Google, Sitemaps, Multi-Culture, and ASP.NET
A while ago, by watching my web server logs and some statistics on Google Analytics, I discovered that writing content in english and having a server based in the US has the effect of my site being mostly visible from within the US. It is also a bit visible when using localized google sites, but the page rank is quite low... So I'm tried to improve my page rank.
Google Webmaster Tools is an interesting tool shows rather precisely how Google scans a website. It can alert if it encounters server errors (500), broken links (404) or any other unusual error for links that point to a website. That tool helped me fixing an URL rewriting bug a while ago.
There's also a section called Sitemap, which allows you to provide explicitly a list of urls from your site.

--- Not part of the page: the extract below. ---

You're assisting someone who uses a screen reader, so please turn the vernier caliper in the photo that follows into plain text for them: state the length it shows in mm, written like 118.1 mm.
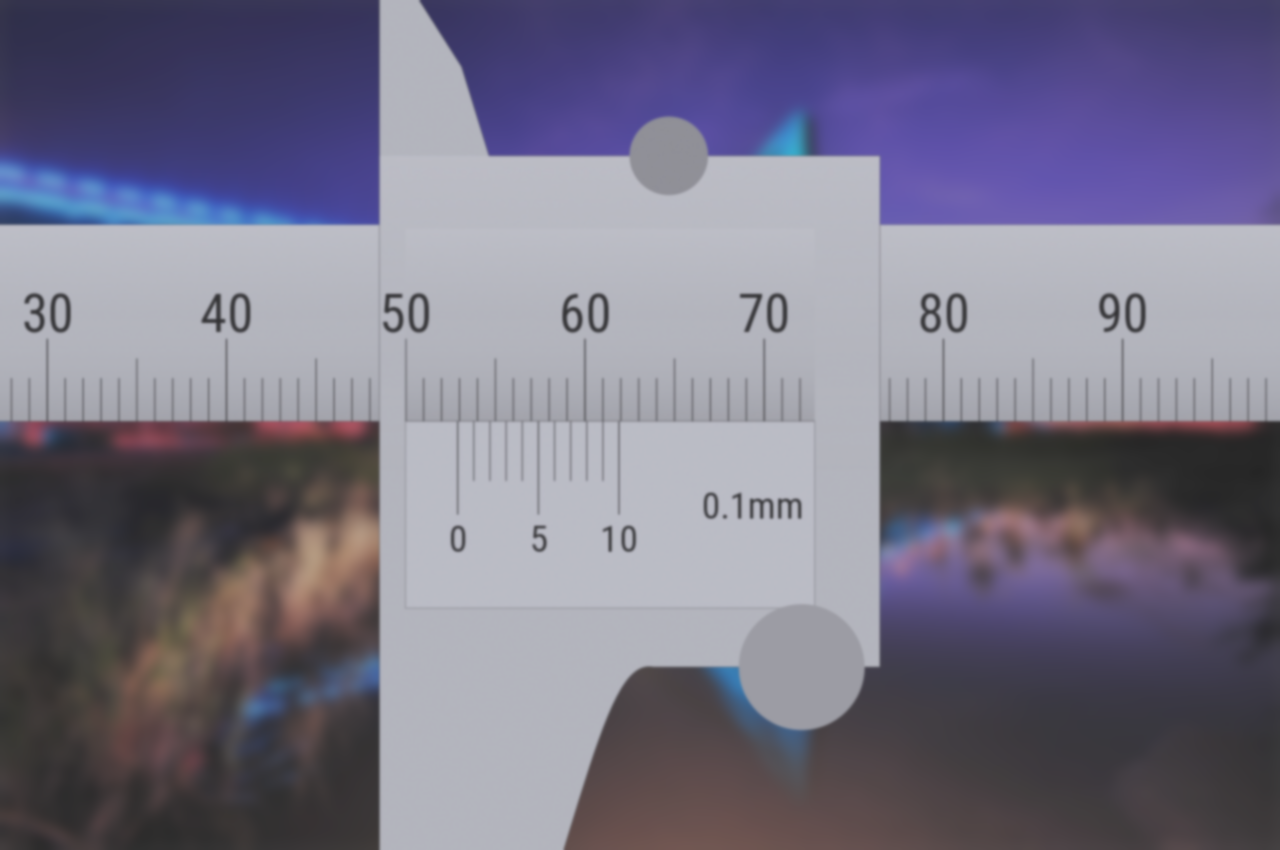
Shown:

This is more of a hint than an order, but that helps to have the content being indexed a bit more quickly.
To have my content displayed in multiple languages, namely English, French and Spanish, I tried multiple techniques, one being the use of the automatic culture selection of ASP.NET. This is fine when a "real" user is browsing a site, but for the indexing this is not effective. The automatic culture is based on the accept-language HTTP header, which is not set by the google crawler... Google then only indexes the default language, which is English for me.
Then I tried the HTTP query parameters, by adding a &lang=fr-FR at the end of each page. Well, that not good enough either, since it seems that Google is not indexing dynamic content pretty well.
Finally, I tried adding the culture just before the aspx extension (default.fr-FR.aspx), which "fools" google into thinking this is static content. This is an extension of the url rewriting technique I use to have my urls containing the titles of my blog posts.
This time it worked! I have my remote control page listed in the first page of Google France and Spain with "Bluetooth Remote Control" query. Also, to make sure that I have links to each and every language available without explicitly placing them in the sitemap, I also placed "language" flag image links at the top of each page. This is not useful for real users, since culture will probably be selected correctly in the first place, but it'll help indexing.
I also noted that having Hn HTML tags improves indexing. Search engine rank optimization is a strange and obscure science... :)
PS. : Sorry for the bad spanish language, it's a raw Google translator cut and paste. I'm in the process of having the text checked by a spanish speaker :)